Woodward said he didn't think the sentence would be a deterrent.
Assistant U.S. Attorney Kris McLean said the defense was trying to "cleanse a dirty business" that was "very, very profitable for years." Prostitution "tears at the fabric of communities" and is a serious matter, he said.
The couple faced a maximum of five years in prison and a possible $250,000 fine on the prostitution charge and a maximum 20 years and possible $500,000 fine on the money laundering count. Cebull allowed the McFarlands to report to prison when they are assigned to a facility.
The investigation began in about March 2005, when a Holiday Inn manager called the police to report that hotel guests complained that they had been offered sexual services at the Far West Sauna, McLean said.

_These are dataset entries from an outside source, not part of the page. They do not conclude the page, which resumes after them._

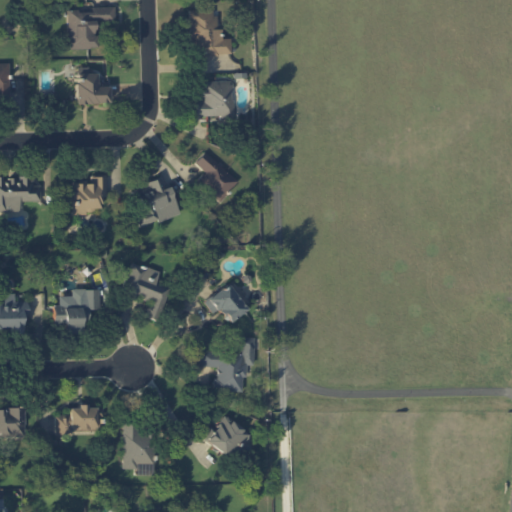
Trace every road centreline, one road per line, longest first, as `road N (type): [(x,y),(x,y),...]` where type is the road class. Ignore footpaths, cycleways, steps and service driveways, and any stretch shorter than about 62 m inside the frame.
road 1 (residential): [(0,142),(140,132),(153,108),(150,0)]
road 2 (track): [(286,385),(348,393),(511,392)]
road 3 (residential): [(0,371),(134,368)]
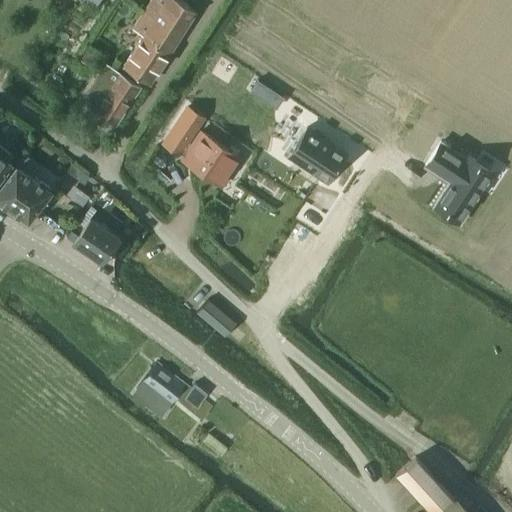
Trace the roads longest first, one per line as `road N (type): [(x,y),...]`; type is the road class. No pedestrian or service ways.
road 1 (secondary): [(367,511),(281,427),(0,224)]
road 2 (residential): [(254,322),(63,146),(0,99)]
road 3 (residential): [(494,511),(254,322)]
road 4 (unclassified): [(370,511),(369,472),(254,322)]
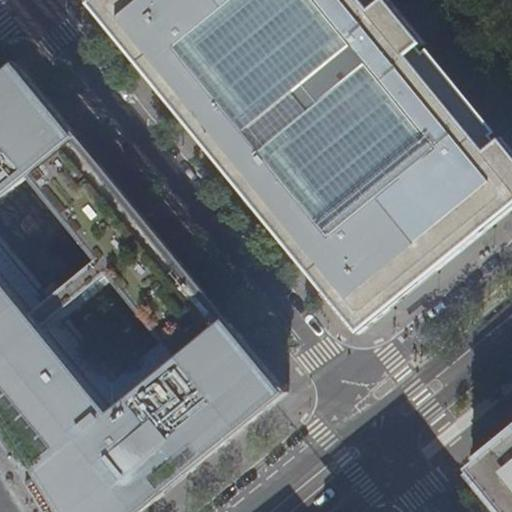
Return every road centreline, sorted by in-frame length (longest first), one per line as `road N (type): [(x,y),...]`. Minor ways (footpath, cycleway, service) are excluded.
road 1 (residential): [(347,395),(29,1)]
road 2 (residential): [(511,260),(347,395)]
road 3 (secondary): [(385,448),(466,378),(495,335)]
road 4 (secondary): [(495,335),(363,418)]
road 5 (secondary): [(363,418),(242,511)]
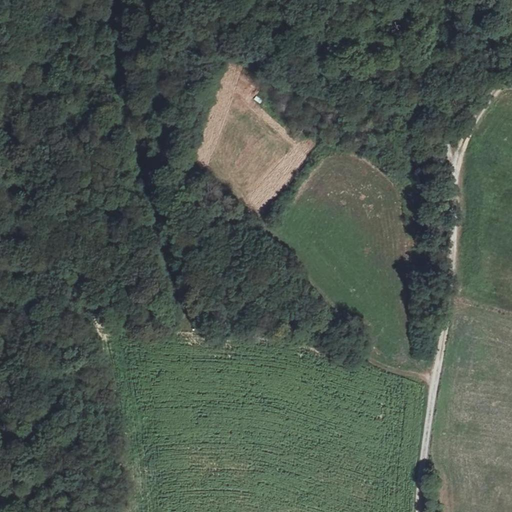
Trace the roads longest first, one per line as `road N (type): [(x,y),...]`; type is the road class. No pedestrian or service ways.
road 1 (track): [(407,0),(453,163),(444,335),(432,380)]
road 2 (track): [(112,0),(114,72),(196,330)]
road 3 (track): [(432,380),(423,511)]
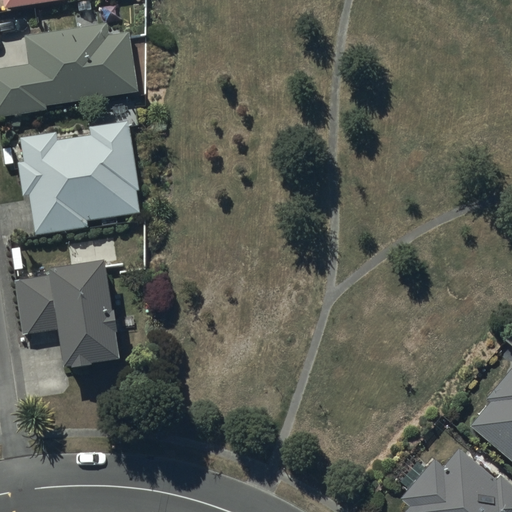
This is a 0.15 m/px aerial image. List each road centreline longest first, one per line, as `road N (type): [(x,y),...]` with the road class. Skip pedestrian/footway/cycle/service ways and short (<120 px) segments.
road 1 (residential): [(220,511),(187,498),(113,487),(22,489)]
road 2 (residential): [(0,345),(22,489)]
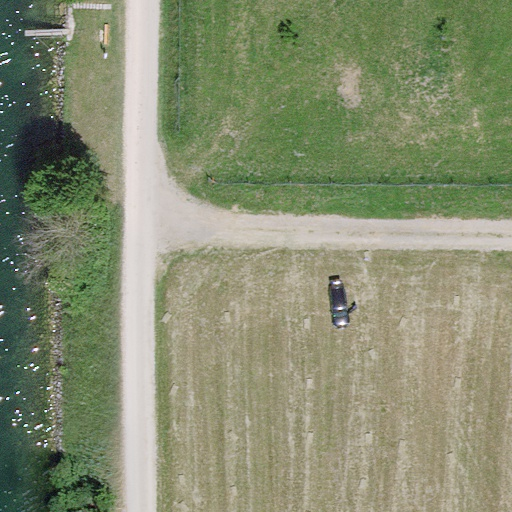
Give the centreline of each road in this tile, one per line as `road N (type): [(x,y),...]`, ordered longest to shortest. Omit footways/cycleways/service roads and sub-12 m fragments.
road 1 (track): [(142,0),(145,511)]
road 2 (track): [(138,226),(511,229)]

Woodward said the duration of the investigation over several years showed that the crime is not a law enforcement priority.
The case took a long time, Police Chief Rich St. John said, because investigations into prostitution, possible human trafficking and money laundering are difficult. Federal investigators helped make sure the investigation was thorough, he said.
The police chief acknowledged that sexual services continue to be offered at Asian spas and said the department investigates complaints.
In the McFarland case, police investigators set up surveillance and talked to customers of both spas, the prosecution said. The customers, or "johns", told investigators about paying for sexual services. Detectives also visited the spas and recorded conversations about the door fees and how much more money would be needed once inside the spa. On one occasion, a prostitute talked openly about charges for various sex acts.
On Sept. 17, 2010, federal officers searched both businesses. Officers also searched the McFarlands' home and seized business records and records and ledger sheets with the names of women and allocations of money.
Income-tax records also showed that the McFarlands' business, OnJona Corp., paid 35 women, almost all of whom came from Minnesota, from 2005 until the search warrants were served.